Tareas a resolver:
(1) Transcribe sin cambios el pasaje del texto sobre La luz viene de los fosos que comienza con las palabras "La luz viene de los fosos - de" y termina con "sostiene la enunciación.".
(2) Indica si cada afirmación concuerda con el texto sobre La luz viene de los fosos y respalda cada respuesta con las palabras decisivas del texto, citadas literalmente.
(a) Los poemas del libro son textos contemplativos que hablan de abstracciones.
(b) Cada poema se compara con una pastilla efervescente.
(c) Los significados de los poemas exigen una relectura para poder decodificarse.

═══ Fragmento del texto ═══

Wednesday, June 24, 2009

La luz viene de los fosos - de Federico Joaquín

GENERALIDADES
La luz viene de los fosos, de Federico Joaquín, es un libro conciso, hace de la brevedad y la precisión sus mayores virtudes, cuando podrían ser fácilmente cualidades negativas. Cada uno de los poemas que lo conforman, mínimos en cuanto a su extensión, son un ejercicio de síntesis, utilizan pocos versos para abrir una cantidad enorme de significados, no sólo en forma de ideas sino de sensaciones, atisbos de una verdad vital que se observa de reojo porque su contemplación directa nos dejaría ciegos, inmersos en la misma oscuridad que envuelve y llena al yo poético que sostiene la enunciación.
No son textos contemplativos, no hablan de abstracciones sino de realidades internas, como una prueba de que se puede sentir a través de ideas, de que se puede hilar un fluir de sensaciones como si se tratara de silogismos, de que el órgano que piensa y el que experimenta las emociones puede muy bien ser el mismo.
A pesar de la brevedad de los poemas se necesita tiempo para captarlos, cada uno es como una pastilla efervescente que debe disolverse unos segundos en agua para liberar sus propiedades. No se trata de que hayan significados cuya decodificación exija una relectura, sino que al final de cada estrofa breve es útil dejar pasar un instante para que lo leído actúe en nosotros y así sentir las conexiones dentro del mundo autosuficiente que el libro crea en dos formas paralelas y complementarias: poema por poema y como totalidad. En la posibilidad de las dos lecturas está una de las muestras más acabadas de la maestría, de la unión del oficio con el talento, del poeta Federico Joaquín.

═══ Extracto documental ═══

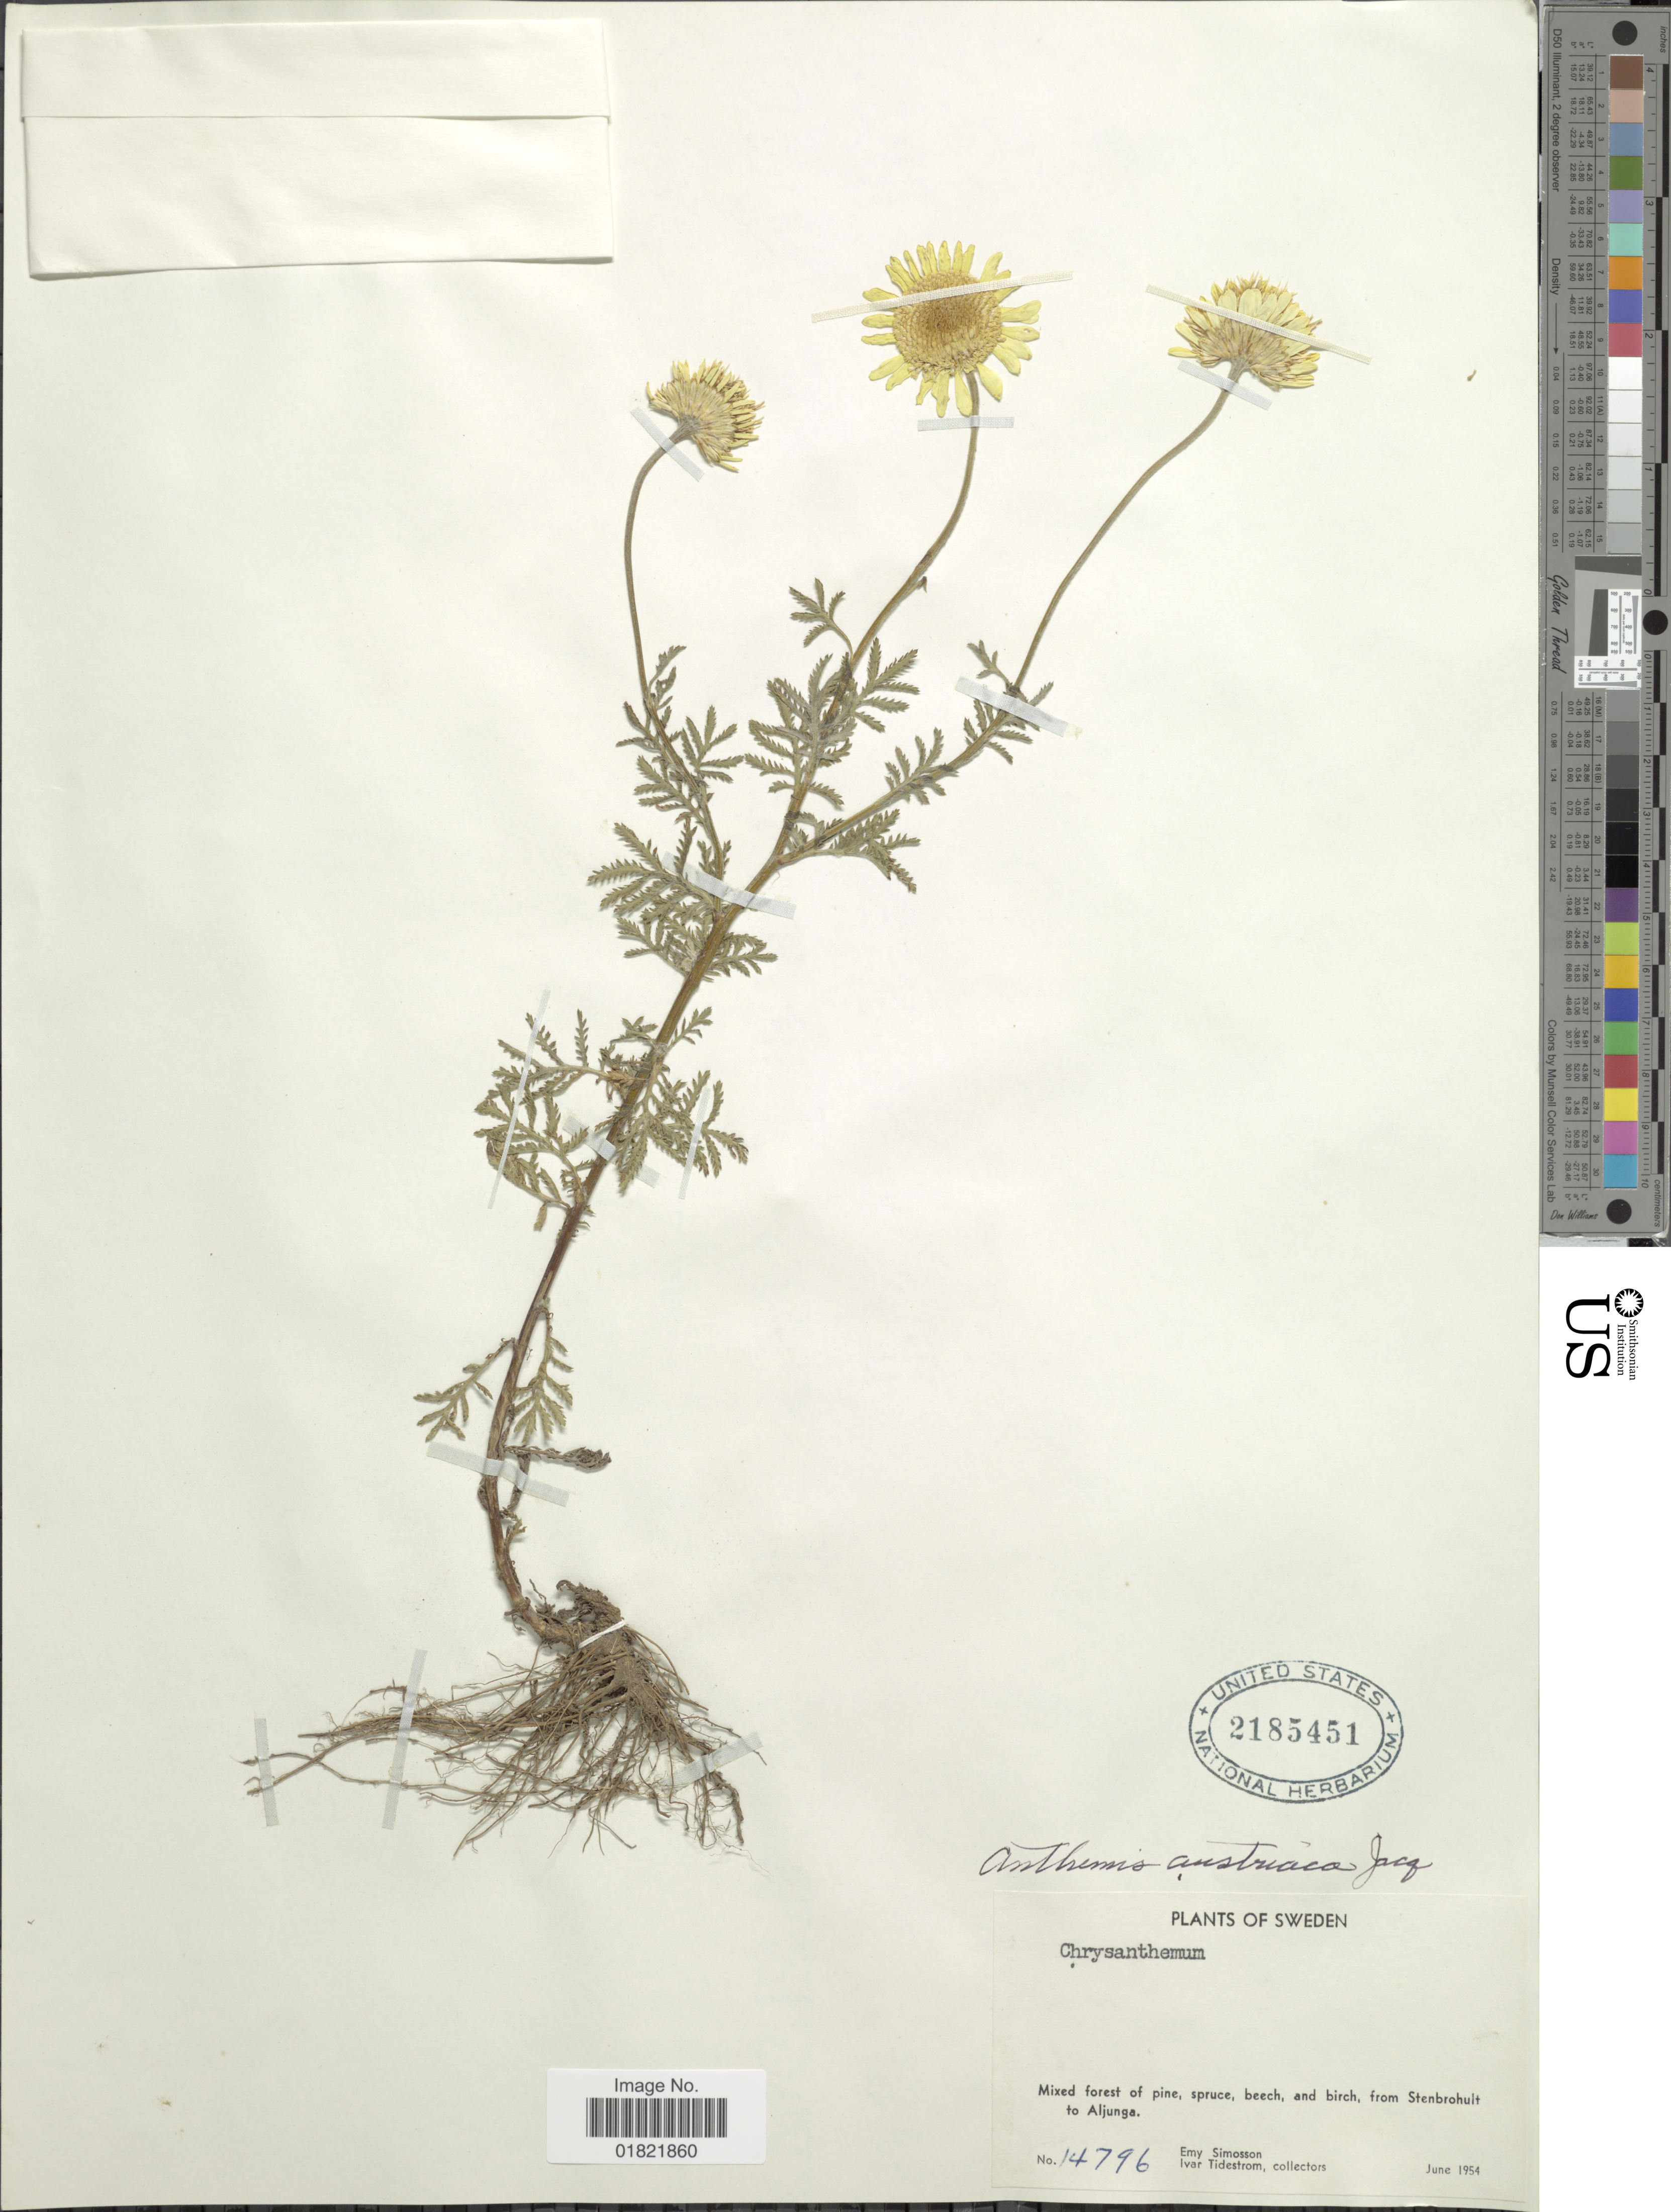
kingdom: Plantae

═══

Resultados:
(1)
La luz viene de los fosos - de Federico Joaquín

GENERALIDADES
La luz viene de los fosos, de Federico Joaquín, es un libro conciso, hace de la brevedad y la precisión sus mayores virtudes, cuando podrían ser fácilmente cualidades negativas. Cada uno de los poemas que lo conforman, mínimos en cuanto a su extensión, son un ejercicio de síntesis, utilizan pocos versos para abrir una cantidad enorme de significados, no sólo en forma de ideas sino de sensaciones, atisbos de una verdad vital que se observa de reojo porque su contemplación directa nos dejaría ciegos, inmersos en la misma oscuridad que envuelve y llena al yo poético que sostiene la enunciación.

(2)
(a) No: "No son textos contemplativos, no hablan de abstracciones sino de realidades internas".
(b) Sí: "cada uno es como una pastilla efervescente que debe disolverse unos segundos en agua para liberar sus propiedades".
(c) No: "No se trata de que hayan significados cuya decodificación exija una relectura".